I set out for this morning’s 10k (the Avoca/Ascot Ave loop) not expecting to feel any better than yesterday and wasn’t disappointed. My quads ached quite a lot and my right Achilles tendon was painful, but I knew my best strategy was just to keep going and not force the pace and that’s what I did. Comebacks get harder as you get older, I have found, but there are no shortcuts and you just have to look ahead to the time when it will get easier. The longer the lay-off, the longer the comeback will be. My rule-of-thumb for shorter lay-offs (less than three months) is that it will take about as long as you had off to get back to where you were.
|Official results for my PB marathon|
I believe that the most important training session for any runner not blessed with great talent is the long run, regardless of speed. My theory is that running efficiency develops through repeating the action, within reason. The more running you do the more your body adapts to that action and the more efficient you become. Your running muscles strengthen, your stature improves, your stride lengthens and your cardio-vascular capacity grows.

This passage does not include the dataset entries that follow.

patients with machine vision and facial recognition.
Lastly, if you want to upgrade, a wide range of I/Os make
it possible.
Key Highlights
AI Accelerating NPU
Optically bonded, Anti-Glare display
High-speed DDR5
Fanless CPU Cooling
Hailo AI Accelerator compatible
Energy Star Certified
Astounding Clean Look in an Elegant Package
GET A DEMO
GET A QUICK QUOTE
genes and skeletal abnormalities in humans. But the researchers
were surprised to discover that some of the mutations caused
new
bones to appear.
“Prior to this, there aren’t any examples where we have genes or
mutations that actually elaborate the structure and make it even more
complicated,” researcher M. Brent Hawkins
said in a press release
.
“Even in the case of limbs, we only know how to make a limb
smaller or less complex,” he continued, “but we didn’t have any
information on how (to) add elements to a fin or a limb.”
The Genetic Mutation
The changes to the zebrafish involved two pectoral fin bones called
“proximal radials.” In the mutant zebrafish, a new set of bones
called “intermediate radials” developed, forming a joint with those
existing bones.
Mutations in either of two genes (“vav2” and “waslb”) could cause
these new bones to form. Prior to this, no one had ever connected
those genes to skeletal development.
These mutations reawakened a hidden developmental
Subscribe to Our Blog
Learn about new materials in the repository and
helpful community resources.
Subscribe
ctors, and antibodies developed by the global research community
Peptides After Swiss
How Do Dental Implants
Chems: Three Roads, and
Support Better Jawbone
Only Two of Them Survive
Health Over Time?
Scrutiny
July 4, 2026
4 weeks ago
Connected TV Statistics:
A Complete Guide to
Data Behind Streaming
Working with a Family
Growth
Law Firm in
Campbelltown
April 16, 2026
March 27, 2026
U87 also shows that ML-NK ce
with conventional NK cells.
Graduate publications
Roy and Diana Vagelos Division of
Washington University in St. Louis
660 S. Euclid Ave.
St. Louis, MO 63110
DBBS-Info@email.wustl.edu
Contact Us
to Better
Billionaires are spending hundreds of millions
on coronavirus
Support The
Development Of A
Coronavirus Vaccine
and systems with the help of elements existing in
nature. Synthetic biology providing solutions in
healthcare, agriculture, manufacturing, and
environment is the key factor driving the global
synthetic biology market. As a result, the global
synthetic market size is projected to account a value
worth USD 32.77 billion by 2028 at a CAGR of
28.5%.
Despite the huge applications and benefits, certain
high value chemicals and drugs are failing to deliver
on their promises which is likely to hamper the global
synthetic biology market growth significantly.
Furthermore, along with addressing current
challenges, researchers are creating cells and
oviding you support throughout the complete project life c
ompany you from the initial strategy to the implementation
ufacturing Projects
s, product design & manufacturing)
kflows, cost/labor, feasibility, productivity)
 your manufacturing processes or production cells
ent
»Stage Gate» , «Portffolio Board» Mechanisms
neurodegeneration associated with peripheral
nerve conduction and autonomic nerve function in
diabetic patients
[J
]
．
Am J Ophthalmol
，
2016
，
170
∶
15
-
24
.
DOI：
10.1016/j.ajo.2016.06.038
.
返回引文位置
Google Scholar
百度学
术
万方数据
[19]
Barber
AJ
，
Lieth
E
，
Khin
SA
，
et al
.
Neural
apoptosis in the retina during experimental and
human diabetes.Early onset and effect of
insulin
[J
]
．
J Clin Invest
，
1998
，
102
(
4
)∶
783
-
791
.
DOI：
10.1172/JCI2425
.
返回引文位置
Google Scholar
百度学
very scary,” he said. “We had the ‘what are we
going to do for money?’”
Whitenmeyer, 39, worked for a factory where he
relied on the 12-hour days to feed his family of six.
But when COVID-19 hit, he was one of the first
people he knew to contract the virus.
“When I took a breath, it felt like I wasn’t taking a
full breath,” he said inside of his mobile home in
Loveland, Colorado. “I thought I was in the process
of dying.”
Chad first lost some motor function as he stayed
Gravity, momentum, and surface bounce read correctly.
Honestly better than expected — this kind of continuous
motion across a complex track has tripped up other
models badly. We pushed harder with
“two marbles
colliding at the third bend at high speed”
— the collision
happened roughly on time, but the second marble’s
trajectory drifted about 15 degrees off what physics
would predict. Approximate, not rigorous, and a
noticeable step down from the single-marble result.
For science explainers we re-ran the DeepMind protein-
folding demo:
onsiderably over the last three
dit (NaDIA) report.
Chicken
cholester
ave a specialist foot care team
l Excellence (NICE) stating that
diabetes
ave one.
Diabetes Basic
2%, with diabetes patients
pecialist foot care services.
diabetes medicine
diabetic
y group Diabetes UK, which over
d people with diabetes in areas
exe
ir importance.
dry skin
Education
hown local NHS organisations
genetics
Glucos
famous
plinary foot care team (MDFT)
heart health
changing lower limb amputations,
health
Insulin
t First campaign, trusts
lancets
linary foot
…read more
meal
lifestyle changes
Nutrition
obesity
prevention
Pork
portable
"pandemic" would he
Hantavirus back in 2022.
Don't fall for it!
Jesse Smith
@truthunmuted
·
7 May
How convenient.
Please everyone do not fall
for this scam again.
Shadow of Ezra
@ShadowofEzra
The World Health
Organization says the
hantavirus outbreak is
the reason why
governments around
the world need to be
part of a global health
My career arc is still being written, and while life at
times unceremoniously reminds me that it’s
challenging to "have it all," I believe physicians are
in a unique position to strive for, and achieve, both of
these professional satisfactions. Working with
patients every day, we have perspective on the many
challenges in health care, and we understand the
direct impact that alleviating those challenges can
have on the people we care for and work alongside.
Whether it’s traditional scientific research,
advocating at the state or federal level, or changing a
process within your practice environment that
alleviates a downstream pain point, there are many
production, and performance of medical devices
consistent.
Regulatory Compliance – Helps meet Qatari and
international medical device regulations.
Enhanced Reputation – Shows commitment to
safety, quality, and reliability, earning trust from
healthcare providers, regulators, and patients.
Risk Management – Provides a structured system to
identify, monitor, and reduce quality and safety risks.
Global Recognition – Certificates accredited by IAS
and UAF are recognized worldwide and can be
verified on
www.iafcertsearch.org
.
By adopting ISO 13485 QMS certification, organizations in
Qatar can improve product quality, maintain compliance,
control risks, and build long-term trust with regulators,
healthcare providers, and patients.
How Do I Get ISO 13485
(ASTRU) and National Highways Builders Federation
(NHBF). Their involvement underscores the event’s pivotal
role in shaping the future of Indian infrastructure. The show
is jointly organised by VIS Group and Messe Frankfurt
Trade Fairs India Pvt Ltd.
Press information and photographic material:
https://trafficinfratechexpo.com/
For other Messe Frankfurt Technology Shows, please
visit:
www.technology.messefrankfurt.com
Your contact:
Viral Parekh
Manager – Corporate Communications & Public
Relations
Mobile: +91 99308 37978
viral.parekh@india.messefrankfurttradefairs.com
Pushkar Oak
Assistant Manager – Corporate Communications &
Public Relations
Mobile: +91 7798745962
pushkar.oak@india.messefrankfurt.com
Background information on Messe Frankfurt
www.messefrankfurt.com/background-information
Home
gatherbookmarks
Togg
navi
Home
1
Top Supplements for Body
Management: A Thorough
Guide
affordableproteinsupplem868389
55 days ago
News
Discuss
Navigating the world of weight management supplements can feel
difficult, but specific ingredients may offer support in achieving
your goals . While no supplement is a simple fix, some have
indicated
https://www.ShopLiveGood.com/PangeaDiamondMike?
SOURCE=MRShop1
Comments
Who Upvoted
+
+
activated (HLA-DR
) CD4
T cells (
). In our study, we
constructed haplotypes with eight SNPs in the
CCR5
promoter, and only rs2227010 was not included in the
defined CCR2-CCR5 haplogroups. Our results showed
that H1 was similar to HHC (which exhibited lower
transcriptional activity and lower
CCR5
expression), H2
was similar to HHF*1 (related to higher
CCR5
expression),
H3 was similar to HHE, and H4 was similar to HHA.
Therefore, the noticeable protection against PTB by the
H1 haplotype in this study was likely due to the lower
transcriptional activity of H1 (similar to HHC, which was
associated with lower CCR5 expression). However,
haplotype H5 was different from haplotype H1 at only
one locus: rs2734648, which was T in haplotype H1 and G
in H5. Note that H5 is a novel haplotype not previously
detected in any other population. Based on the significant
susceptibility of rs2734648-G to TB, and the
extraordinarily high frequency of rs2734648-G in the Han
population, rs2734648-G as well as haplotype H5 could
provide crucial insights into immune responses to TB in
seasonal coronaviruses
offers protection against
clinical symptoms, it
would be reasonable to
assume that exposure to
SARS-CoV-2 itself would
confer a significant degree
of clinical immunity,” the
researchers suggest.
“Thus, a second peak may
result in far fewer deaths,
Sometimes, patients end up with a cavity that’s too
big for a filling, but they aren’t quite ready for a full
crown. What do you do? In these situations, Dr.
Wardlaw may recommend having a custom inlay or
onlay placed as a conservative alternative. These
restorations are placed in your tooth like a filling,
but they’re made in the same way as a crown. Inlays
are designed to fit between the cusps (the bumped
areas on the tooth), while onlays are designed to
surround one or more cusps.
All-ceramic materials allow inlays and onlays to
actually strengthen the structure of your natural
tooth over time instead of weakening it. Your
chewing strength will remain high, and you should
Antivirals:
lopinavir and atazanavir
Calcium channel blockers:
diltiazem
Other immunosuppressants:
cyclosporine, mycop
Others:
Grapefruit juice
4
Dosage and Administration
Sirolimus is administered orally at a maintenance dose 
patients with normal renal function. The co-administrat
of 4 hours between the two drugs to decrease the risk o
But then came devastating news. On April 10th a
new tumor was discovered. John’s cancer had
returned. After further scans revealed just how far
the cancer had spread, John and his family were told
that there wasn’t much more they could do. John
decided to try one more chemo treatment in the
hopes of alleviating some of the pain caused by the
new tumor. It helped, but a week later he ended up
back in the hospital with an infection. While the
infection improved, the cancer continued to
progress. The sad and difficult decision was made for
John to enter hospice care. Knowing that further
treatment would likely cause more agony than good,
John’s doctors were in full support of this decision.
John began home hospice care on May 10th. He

On earlier occasions in my running career, when I was trying to come back from a lay-off and was reasonably confident that I was uninjured, my fast track way to fitness was to do a very long slow run of approximately 40km every third day and run “no pressure” shorter runs on the intervening days for recovery. It can be gruelling and tiresome on those earlier long runs, but when I have followed the regime for two or three weeks, I quickly gained good fitness. Of course, things don’t always go to plan, and there’s no value in persisting with this program if injuries become apparent.
For the next three weeks, I will be pursuing a version of this comeback strategy, starting with a 22km tomorrow morning after the regular track training session I supervise at Terrigal Haven. At the end of these three weeks, I will move to a more well-rounded training program that I have outlined in Excel but not yet completed.